Kiedy zdjęłam kurtkę z gałęzi i założyłam ją, znalazłam w kieszeni misternie wyrzeźbiony przebiśnieg wyrastający z cebulki, tak piękny i delikatny, że powąchałam go, żeby sprawdzić, czy na pewno nie pachnie.
Tym razem nie zaczęłam się rozglądać po okolicznych lasach, tylko oderwałam oczy od figurki i popatrzyłam prosto przed siebie. Nagle w gąszczu mignęła jakaś twarz okolona liśćmi, jakby też była częścią lasu, ale zaraz zniknęła.
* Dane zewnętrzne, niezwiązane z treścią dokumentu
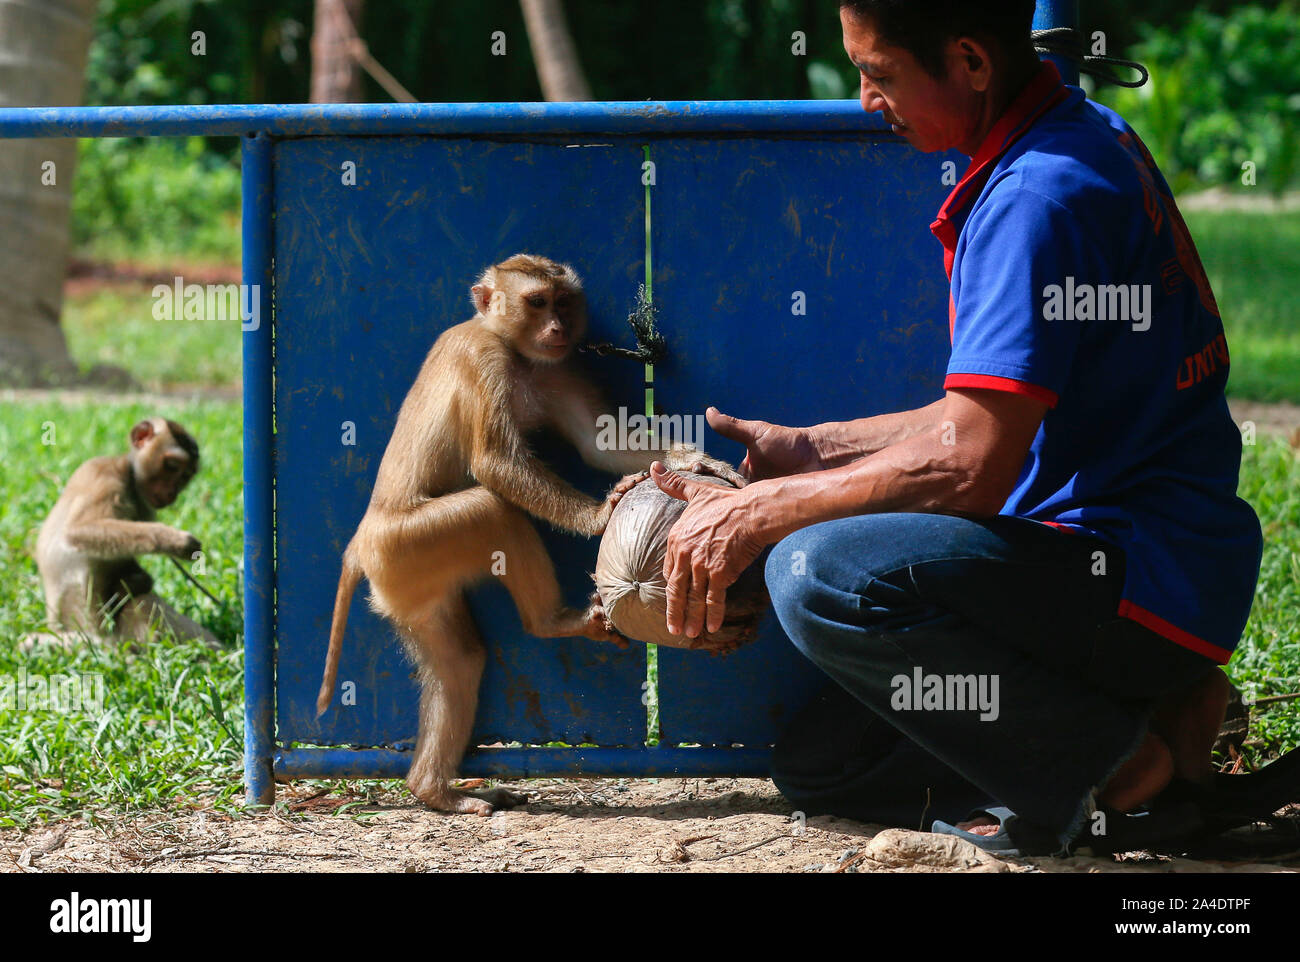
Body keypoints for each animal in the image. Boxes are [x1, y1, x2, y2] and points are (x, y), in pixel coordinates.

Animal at [33, 416, 218, 647]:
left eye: (185, 476)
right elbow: (78, 530)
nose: (172, 493)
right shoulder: (104, 473)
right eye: (172, 466)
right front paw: (177, 542)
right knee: (141, 601)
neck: (131, 478)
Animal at [317, 253, 743, 811]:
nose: (558, 327)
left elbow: (599, 443)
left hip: (406, 585)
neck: (513, 349)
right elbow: (495, 463)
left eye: (562, 301)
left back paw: (433, 790)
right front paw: (600, 516)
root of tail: (359, 545)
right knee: (491, 510)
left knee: (459, 660)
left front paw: (695, 463)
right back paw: (551, 623)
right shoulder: (483, 359)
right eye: (537, 302)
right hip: (405, 546)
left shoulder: (556, 368)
Na próżno wytężałam oczy.
– Halo! – krzyknęłam, jednak odpowiedziało mi milczenie.
Wrzuciłam przebiśnieg do kieszeni i resztę dnia spędziłam, rozpamiętując tamtą twarz i oczy, które mi się przyglądały.

Odtąd zaczęłam baczniej obserwować twarze innych osadników na naszym zboczu, wpatrując się w nie tak intensywnie, że ci ludzie aż zaczynali się niepokoić – „Coś mi weszło między zęby?” – albo sugerować, że ich żona ma parę starych okularów, które mogłyby na mnie pasować.
Jednak niczyja twarz nie przypominała tamtej. Z żadnej nie biła taka… samotność. W tej sytuacji mogłam tylko nadal pracować ciężko, ucząc się co dzień tylu nowych rzeczy, że czasem rozsadzało mi głowę, i uważnie się rozglądać, czy ktoś nie podpatruje mnie z lasu.
Kiedy pierwsza izba była gotowa, przenieśliśmy się z namiotu do domu. Był czerwiec i marzliśmy najwyżej w środku nocy. Nie potrzebowałam do szczęścia niczego więcej, ale mama z Esther wymogły na tacie przybicie zasuwy na drzwiach domu, żeby co wieczór zaryglowywać się od środka i wreszcie spać spokojnie, sucho i bezpiecznie za grubymi ścianami, które nas odgradzały od świata przyrody.
Z nadejściem pierwszej zimy w górach mieliśmy już przytulny, bezpieczny dom z czterema izbami – sypialnią dzieci, sypialnią dorosłych, kuchnią i pomieszczeniem przeznaczonym do najróżniejszych zadań. Mieliśmy też piwniczkę na zewnątrz, w której przechowywaliśmy to, co udało nam się wyhodować w lecie. Mieliśmy swoją bazę, która pozwalała nam odbić się od dna. Nauczyliśmy się radzić sobie w nowej rzeczywistości, co więcej: niektórym z nas takie życie całkiem przypadło do gustu.
Dopóki wypadek ojca nie zachwiał naszym światem w posadach.